The Senate Finance Committee has released language on the 45Z tax credit and it is similar in many ways to the House version, but there are a few notable differences.
Senate Bill Similarities
Mitchell Hora, CEO of Continuum Ag says, “They kept the extension to 2031, they kept the reduction of the indirect land use change component, which helps all U .S. biofuels producers.”
Biggest Difference in Transferability of Credits to Get Revenues Down to Farmers
However, at first glance he thinks the Senate language looks more favorable than the House. The biggest difference is the Senate version doesn’t include the House language which terminates transferability after 2027.
Troy Bredenkamp. senior vice president of Government & Public Affairs for the Renewable Fuels Association says,
“So the Senate version includes transferability of the 45Z tax credit now through 2031. That’s certainly one of the big changes for us and one that’s very favorable.”

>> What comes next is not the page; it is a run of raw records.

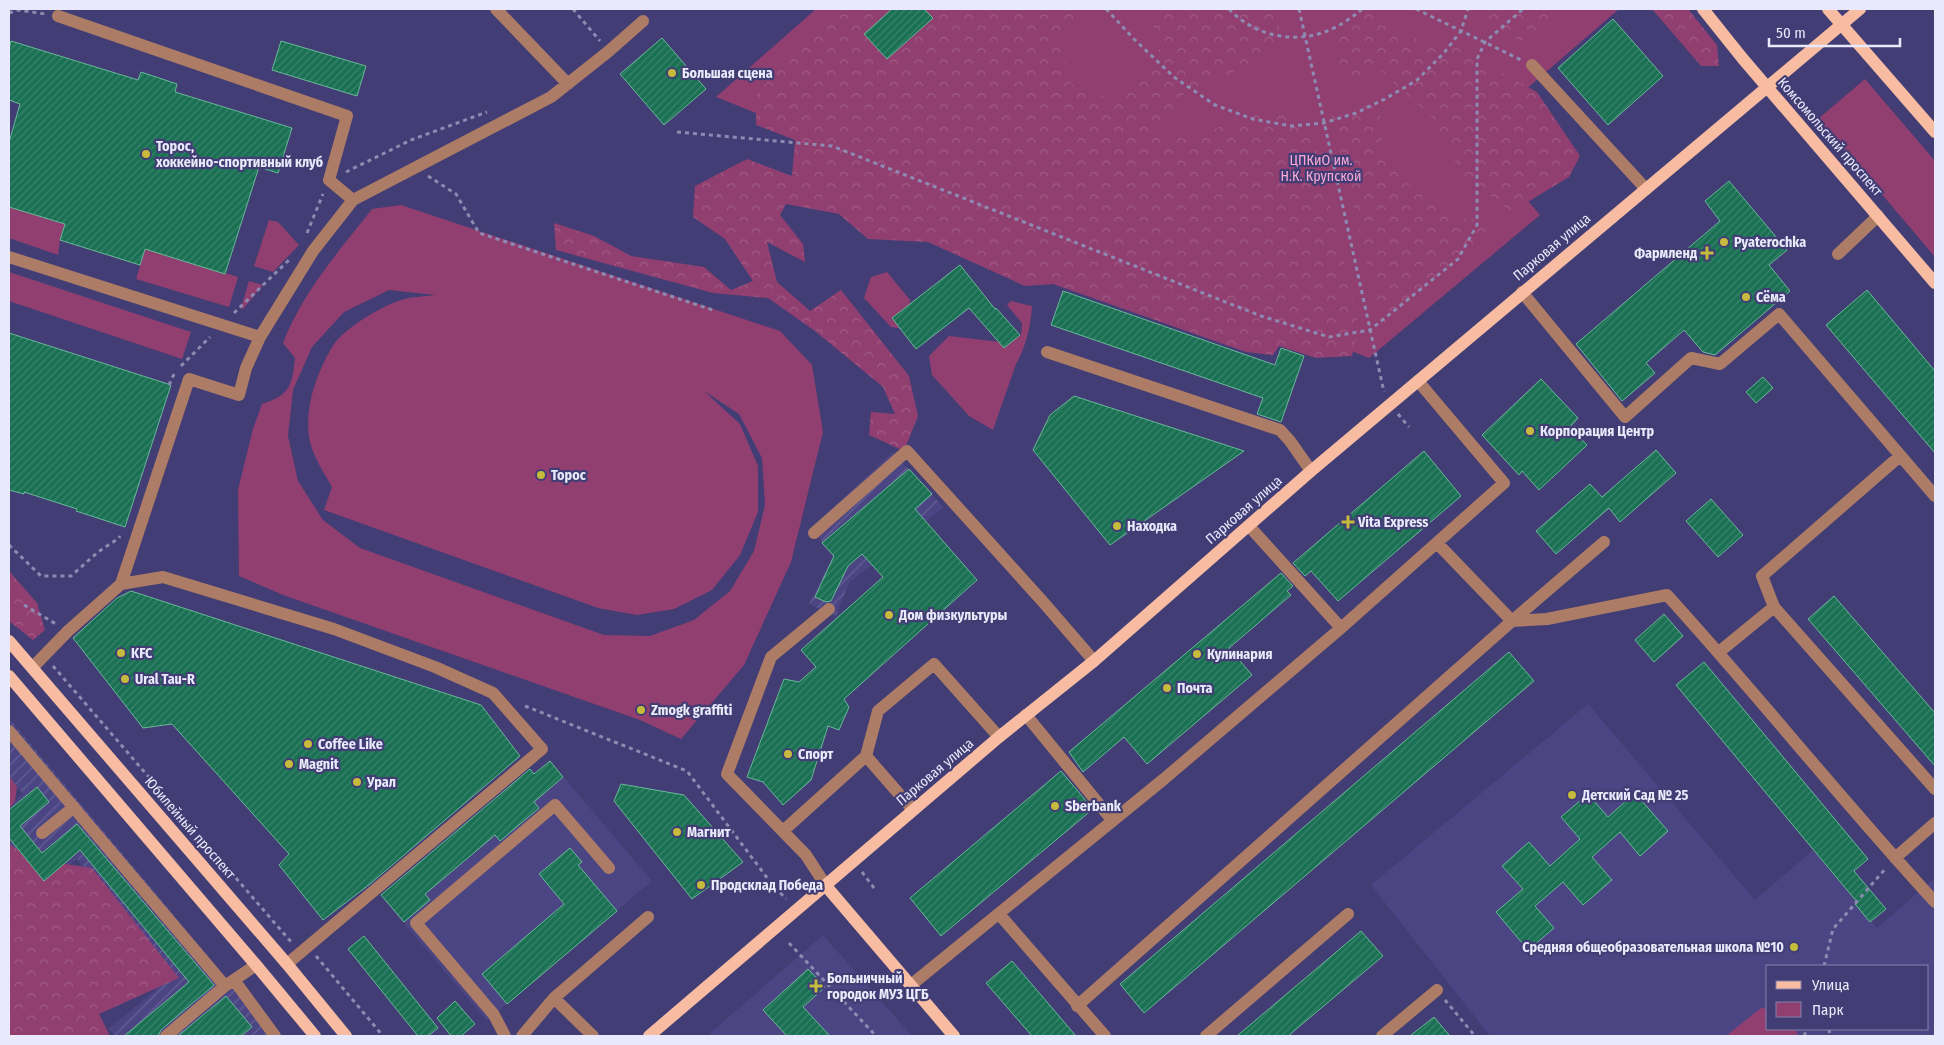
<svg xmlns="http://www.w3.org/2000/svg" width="1944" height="1045" font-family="'Fira Sans Condensed',sans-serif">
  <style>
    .built { fill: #4b4584; fill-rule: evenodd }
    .industrial { fill: url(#industrial-furrows) }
    .green { fill: #913f70; fill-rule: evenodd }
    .forest { fill: url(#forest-crowns) }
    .building { fill: url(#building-hatch); stroke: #69b898 }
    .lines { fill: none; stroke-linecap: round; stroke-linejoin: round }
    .path { stroke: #8e8bb2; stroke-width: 3; stroke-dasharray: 4 4; stroke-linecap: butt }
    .minor { stroke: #ad7c66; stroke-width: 12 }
    .major { stroke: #f7bca1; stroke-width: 12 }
    .poi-dot { fill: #c5bc3d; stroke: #423d74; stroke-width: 2 }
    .labels { text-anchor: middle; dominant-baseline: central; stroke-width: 4.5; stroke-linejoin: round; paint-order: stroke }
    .poi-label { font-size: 14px; font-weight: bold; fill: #e9e9fd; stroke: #423d74; text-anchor: start }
    .street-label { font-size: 14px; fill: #e9e9fd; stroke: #423d74 }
    .park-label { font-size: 14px; fill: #faa9d6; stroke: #423d74 }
  </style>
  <defs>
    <pattern id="industrial-furrows" width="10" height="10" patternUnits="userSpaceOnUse" patternTransform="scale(1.25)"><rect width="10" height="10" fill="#4b4584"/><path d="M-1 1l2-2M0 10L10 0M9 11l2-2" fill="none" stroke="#656096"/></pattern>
    <pattern id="forest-crowns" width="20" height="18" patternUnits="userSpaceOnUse" patternTransform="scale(1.25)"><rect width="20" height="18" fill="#913f70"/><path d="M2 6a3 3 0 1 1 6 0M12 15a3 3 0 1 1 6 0" fill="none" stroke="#a05b85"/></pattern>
    <pattern id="building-hatch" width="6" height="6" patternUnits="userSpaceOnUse" patternTransform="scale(1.25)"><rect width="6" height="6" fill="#1a7053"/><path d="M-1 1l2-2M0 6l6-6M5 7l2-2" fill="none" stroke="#3b846d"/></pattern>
  </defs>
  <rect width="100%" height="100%" fill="#423d74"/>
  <path class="built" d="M1588,704L1755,900L1813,850L1877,928L1935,878V1036H1490L1371,885ZM1768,966H1928V1029H1768Z
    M550,761L652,881L487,1021L385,901Z
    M823,935L912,1036H707Z"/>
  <path class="industrial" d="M893,452L943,507L849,583L836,616L809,604L833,556L811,528Z
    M9,718L275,1036H115L109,1029L174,975L77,859L44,886L9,843V806L23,794L9,777Z"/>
  <path class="green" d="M816,9H1619L1481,128L1480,145L1540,215L1369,358L716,97Z
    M1865,79L1935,161V257L1818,119Z
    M401,205L780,331L812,365L823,432L791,562L744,665L681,739L640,720L283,595L239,576L238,490L253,429L262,404C290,395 292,386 295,358L283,343C302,293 339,251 372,209ZM389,290L435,295C425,297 414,296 405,299C386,303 345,328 334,344C317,371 303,410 310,442C314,458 324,473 332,487L324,510L598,608L637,615L674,609L712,590L740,555L758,512V466L740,424L704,391L739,414L762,458L765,505L754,551L730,591L694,620L650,636L604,635L360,548L323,520L298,481L288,436L293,390L312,347L344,312Z
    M9,207L65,224L60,240L58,255L9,238Z
    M269,220L278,222L299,245L273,272L254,266Z
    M145,249L238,277L229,307L136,279Z
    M9,272L191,332L182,359L9,301Z
    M887,272L910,300V330L891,327L864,298L871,277Z
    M249,281L263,285L243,309L241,308Z
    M1011,301L1032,306C1031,325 1026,347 1016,364L993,430L969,416L932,375L929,356L949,336L1009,343L1021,335L1022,323L1007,305Z
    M1761,1008L1768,1009V1029H1795L1798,1036H1726Z"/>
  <path class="forest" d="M832,9H1082L1060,43L1071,84L1121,102L1161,46L1147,9H1282L1277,44L1246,67L1180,96L1164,130L1196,138L1261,107L1311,123L1359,326L1352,356L1316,358L1279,346L1273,355L1246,352L1053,284L1025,286L928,242L868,239L839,214L786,204L780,215L803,244L805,262L767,242L777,282L810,311L841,290L909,376L918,416L904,451L869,435L871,412L895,414L883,387L815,331L768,298L713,293L556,250L554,223L594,236L631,256L704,267L731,290L753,281L725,239L693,217L695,186L747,159L792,176L795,140L756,125V95Z
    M1343,9H1370L1428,46L1452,45L1537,92L1580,156L1569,177L1511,212L1461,173L1434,119L1378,68L1357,86L1340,81L1334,42L1355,25Z
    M1485,9H1570L1526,41L1491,33Z
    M1652,9H1688L1717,45L1719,66H1701Z
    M1362,103L1380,109L1383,160L1412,188H1432L1442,216L1473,219L1497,234L1384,334L1331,114L1350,116Z
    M9,571L37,603L45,630L33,640L9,621Z
    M9,776L17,787L15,801L9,809Z
    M9,844L32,859L92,868L179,978L99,1014L110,1036H9Z"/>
  <path class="building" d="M892,9H924L933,18L887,59L864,34Z
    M1613,19L1663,76L1608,125L1558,68Z
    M662,38L706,89L664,125L620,74Z
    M11,41L138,80L141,72L177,84L175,92L292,128L278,173L259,167L225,274L145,249L140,265L60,240L65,224L9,207V142L20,104L9,100V50Z
    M281,41L366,66L357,96L272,70Z
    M1729,181L1787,250L1769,265L1790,291L1715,355L1703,352L1684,330L1646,363L1655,373L1622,401L1576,344L1720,221L1705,201Z
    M960,265L995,309L996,308L1020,335L1004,348L969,308L916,349L892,318Z
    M1867,290L1935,371V453L1826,325Z
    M1063,291L1275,365L1281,348L1304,356L1281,422L1257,414L1263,398L1051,325Z
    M9,333L171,385L125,527L76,511L77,509L24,492V494L9,490Z
    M1763,377L1773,388L1756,403L1746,392Z
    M1541,379L1578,418L1570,427L1587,445L1539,490L1522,471L1519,475L1482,435Z
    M1074,396L1244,451L1110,545L1033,450L1050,415Z
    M1656,450L1676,473L1620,522L1609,508L1556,554L1536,531L1590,484L1602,497Z
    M1424,451L1461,496L1338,601L1311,571L1305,576L1293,563Z
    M909,469L932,494L915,509L977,580L844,699L849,707L839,730L828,726L811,780L783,805L763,782L747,777L784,679L799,682L816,667L801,650L883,577L862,554L848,566L831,601L826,602L815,597L834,556L822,543Z
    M1711,499L1743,535L1718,557L1686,521Z
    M1281,573L1293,586L1287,591L1291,595L1229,648L1252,675L1147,764L1124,737L1083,772L1069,752Z
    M131,591L481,705L520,756L370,884L323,920L279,865L289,854L172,724L143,728L73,638L117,598Z
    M1834,596L1935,713V766L1808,619Z
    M1664,614L1683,636L1654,662L1635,640Z
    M1509,652L1534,681L1144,1013L1120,984Z
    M1704,662L1868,859L1854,871L1886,909L1870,922L1855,904L1857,902L1676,685Z
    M550,761L563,777L534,802L539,808L500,841L495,835L425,894L430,900L404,922L381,895L530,769L534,774Z
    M1061,771L1093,809L941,936L910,898Z
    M621,784L684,795L743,862L692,899L614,801Z
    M37,787L49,802L20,826L42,853L77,824L214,985L161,1030L158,1036H124L189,982L80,850L44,881L9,838V810Z
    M1635,793L1668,831L1640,856L1620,832L1592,857L1612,880L1583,905L1563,882L1535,906L1554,928L1528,950L1496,912L1523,889L1502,866L1529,842L1550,866L1580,839L1561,817L1588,794L1608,817Z
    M570,848L582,862L578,865L617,911L507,1004L482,974L564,904L539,874Z
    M1361,931L1383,956L1288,1036H1237Z
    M364,936L438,1028L428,1036H418L348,949Z
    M1012,961L1076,1036H1032L986,983Z
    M808,969L825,987L803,1007L830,1036H787L763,1010Z
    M226,996L252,1027L241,1036H178Z
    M455,1001L475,1024L461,1036H451L437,1018Z
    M1434,1017L1450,1036H1410Z"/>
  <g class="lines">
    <path class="path" d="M573,9L600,41
      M1108,9L1107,10L1134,39L1174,77L1215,105L1253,119L1291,126L1324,123L1356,113L1385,99L1417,80L1444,53L1461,31L1468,9
      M1229,9C1260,42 1310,46 1346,21C1352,17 1357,14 1362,9
      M1299,9L1384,392
      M1416,9L1521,60
      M9,13L18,10L45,14
      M677,132L832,146L1261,316L1329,337L1370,330L1458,259L1477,225V59L1485,42L1523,9
      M346,172L411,140L487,112
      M428,176L456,194L479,233L713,310
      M307,233L323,194
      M234,313L289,260
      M181,366L210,337
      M169,385L175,372
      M1398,414L1409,427
      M9,545L41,576H71L98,552L119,538L120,536
      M24,605L56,624
      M53,666L292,943
      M525,706L687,771L771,883L786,899
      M862,872L874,888
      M789,943L876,1036
      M316,956L383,1036
      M1824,966L1833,929L1886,868
      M1445,1000L1475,1036
      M1829,1029L1830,1036
      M1804,1036L1807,1029"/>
    <path class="minor" d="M496,9L568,84
      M58,16L347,116L329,180L353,200
      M1532,65L1646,189
      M1838,254L1878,216
      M9,257L260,337
      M1522,292L1625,417L1691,358L1720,364L1779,314L1935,496
      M1047,352L1280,430L1290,441L1311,471
      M1249,526L1341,628
      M814,533L907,451L1044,603L1094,661
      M1437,543L1512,621L1547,619L1667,595C1758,695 1843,802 1935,902
      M121,584L163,577L334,629L435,667L493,693L542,749L287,964
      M1774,607L1935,789
      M1719,652L1774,607L1762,576L1900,456
      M32,668L68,631L121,584L189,379L239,395L246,368L260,337L313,251L353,200L551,97L609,51L643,21
      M1026,715L1112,820
      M9,731L225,986L256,965
      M866,756L913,810
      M783,831L866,756L878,711L934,664L999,737
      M42,833L74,807
      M1895,858L1935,823
      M826,886L806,855L727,774L771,657L829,609
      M999,914L1105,1036
      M234,980L275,1036
      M911,985L1164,779L1341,628L1504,483L1418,381
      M554,998L648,917
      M1077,1006L1512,621L1604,542
      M166,1036L225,986
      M505,1036L494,1015L416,923L555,805L609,868
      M522,1036L554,998L593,1036
      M1206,1036L1348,914
      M1382,1036L1437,990"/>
    <path class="major" d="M1703,9L1743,59L1935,283
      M1828,9L1935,132
      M9,641L287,964L346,1036
      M9,676L256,965L315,1036
      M826,886L954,1036
      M649,1036L999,737L1094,661L1311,471L1860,9"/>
  </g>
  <g class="poi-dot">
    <circle cx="672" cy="73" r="5"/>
    <circle cx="146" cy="154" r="5"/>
    <circle cx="1724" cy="242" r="5"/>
    <path d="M1704.5 245.5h5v5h5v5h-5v5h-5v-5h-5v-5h5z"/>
    <circle cx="1746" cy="297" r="5"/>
    <circle cx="1530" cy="431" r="5"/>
    <circle cx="541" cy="475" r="5"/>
    <path d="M1345.5 514.5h5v5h5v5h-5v5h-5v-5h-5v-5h5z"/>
    <circle cx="1117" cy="526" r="5"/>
    <circle cx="889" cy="615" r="5"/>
    <circle cx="121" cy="653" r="5"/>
    <circle cx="1197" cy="654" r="5"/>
    <circle cx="125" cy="679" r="5"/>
    <circle cx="1167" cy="688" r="5"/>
    <circle cx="641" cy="710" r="5"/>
    <circle cx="308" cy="744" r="5"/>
    <circle cx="788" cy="754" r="5"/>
    <circle cx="289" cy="764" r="5"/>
    <circle cx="357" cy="782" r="5"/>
    <circle cx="1572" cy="795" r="5"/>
    <circle cx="1055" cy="806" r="5"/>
    <circle cx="677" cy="832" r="5"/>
    <circle cx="701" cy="885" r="5"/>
    <circle cx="1794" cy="947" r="5"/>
    <path d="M813.5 978.5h5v5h5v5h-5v5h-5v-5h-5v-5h5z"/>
  </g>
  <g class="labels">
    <g class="poi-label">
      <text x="682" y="73">Большая сцена</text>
      <text x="156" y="146">Торос,<tspan x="156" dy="16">хоккейно-спортивный клуб</tspan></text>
      <text x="1734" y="242">Pyaterochka</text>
      <text x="1697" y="253" text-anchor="end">Фармленд</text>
      <text x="1756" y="297">Сёма</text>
      <text x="1540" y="431">Корпорация Центр</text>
      <text x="551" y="475">Торос</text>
      <text x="1358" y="522">Vita Express</text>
      <text x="1127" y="526">Находка</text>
      <text x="899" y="615">Дом физкультуры</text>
      <text x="131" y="653">KFC</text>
      <text x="1207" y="654">Кулинария</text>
      <text x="135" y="679">Ural Tau-R</text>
      <text x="1177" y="688">Почта</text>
      <text x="651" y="710">Zmogk graffiti</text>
      <text x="318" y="744">Coffee Like</text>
      <text x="798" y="754">Спорт</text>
      <text x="299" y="764">Magnit</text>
      <text x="367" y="782">Урал</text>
      <text x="1582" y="795">Детский Сад № 25</text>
      <text x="1065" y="806">Sberbank</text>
      <text x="687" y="832">Магнит</text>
      <text x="711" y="885">Продсклад Победа</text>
      <text x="1784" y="947" text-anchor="end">Средняя общеобразовательная школа №10</text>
      <text x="827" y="978">Больничный<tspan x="827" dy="16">городок МУЗ ЦГБ</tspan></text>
    </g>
    <g class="street-label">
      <text transform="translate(1830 137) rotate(49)">Комсомольский проспект</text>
      <text transform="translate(1552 247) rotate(-40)">Парковая улица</text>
      <text transform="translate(1244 510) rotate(-41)">Парковая улица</text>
      <text transform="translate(935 772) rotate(-40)">Парковая улица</text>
      <text transform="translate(190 828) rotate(49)">Юбилейный проспект</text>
    </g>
    <g class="park-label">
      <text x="1321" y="160">ЦПКиО им.<tspan x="1321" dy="16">Н.К. Крупской</tspan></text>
    </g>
  </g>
  <rect width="1944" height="1045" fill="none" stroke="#e9e9fd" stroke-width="20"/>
  <rect x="1766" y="965" width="162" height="65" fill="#423d74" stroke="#8582ab"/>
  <rect x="1776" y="981" width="25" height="8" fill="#f7bca1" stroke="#8582ab"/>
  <text x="1812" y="990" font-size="15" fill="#e9e9fd">Улица</text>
  <rect x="1776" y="1002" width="25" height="15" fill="#913f70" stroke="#8582ab"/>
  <text x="1812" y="1015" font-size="15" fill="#e9e9fd">Парк</text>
  <path d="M1769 38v8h131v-8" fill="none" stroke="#e9e9fd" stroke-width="2.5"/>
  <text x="1776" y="38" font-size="15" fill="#e9e9fd" stroke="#423d74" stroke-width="4" paint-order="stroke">50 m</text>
</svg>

Hora adds, “It’s incredibly important, especially for some of those farmer owned ethanol plants are smaller producers, folks that transferring meaning re-seller broker out the finalized tax credits, being able to monetize it through those markets.”
And Hora further explains its part of getting revenue down to the farmer. “Likely how this will work is the farmer will get paid a premium for their data, whether directly associated with the crop or indirectly associated with the crop.”
Foreign Feed Stock Treatment
Another variance, the House bill prevented the credit from applying to fuels made with feed stocks outside the U.S., Canada or Mexico, such as Used Cooking Oil (UCO) from China. The Senate version provides a reduced credit.
Bredenkamp says, “This one took a little different approach. It only gives a foreign feed stock an 80% tax credit value. So that’s how they chose to differentiate.”
The American Soybean Association is opposing this provision, as president Caleb Ragland says they prefer to have foreign feed stock excluded from any U.S. biofuels tax credit.
Credit Value for SAF Cut
Also, the credit value for sustainable aviation fuel (SAF) would drop from $1.75 to $1.00, equalizing the value for all eligible fuel types.
Bredenkamp says this will :That will certainly have a cooling effect on SAF and without a doubt, really backing that from $1.75 back to $1.00 is going to have a real negative impact I think in terms of progress made on sustainable aviation fuel.”
Plus, The Senate version extends the 40B credit for SAF to fuels sold between Dec. 31, 2024, and the end of September.
The Senate and House versions will now be conferenced together before heading on to be part of the big beautiful bill.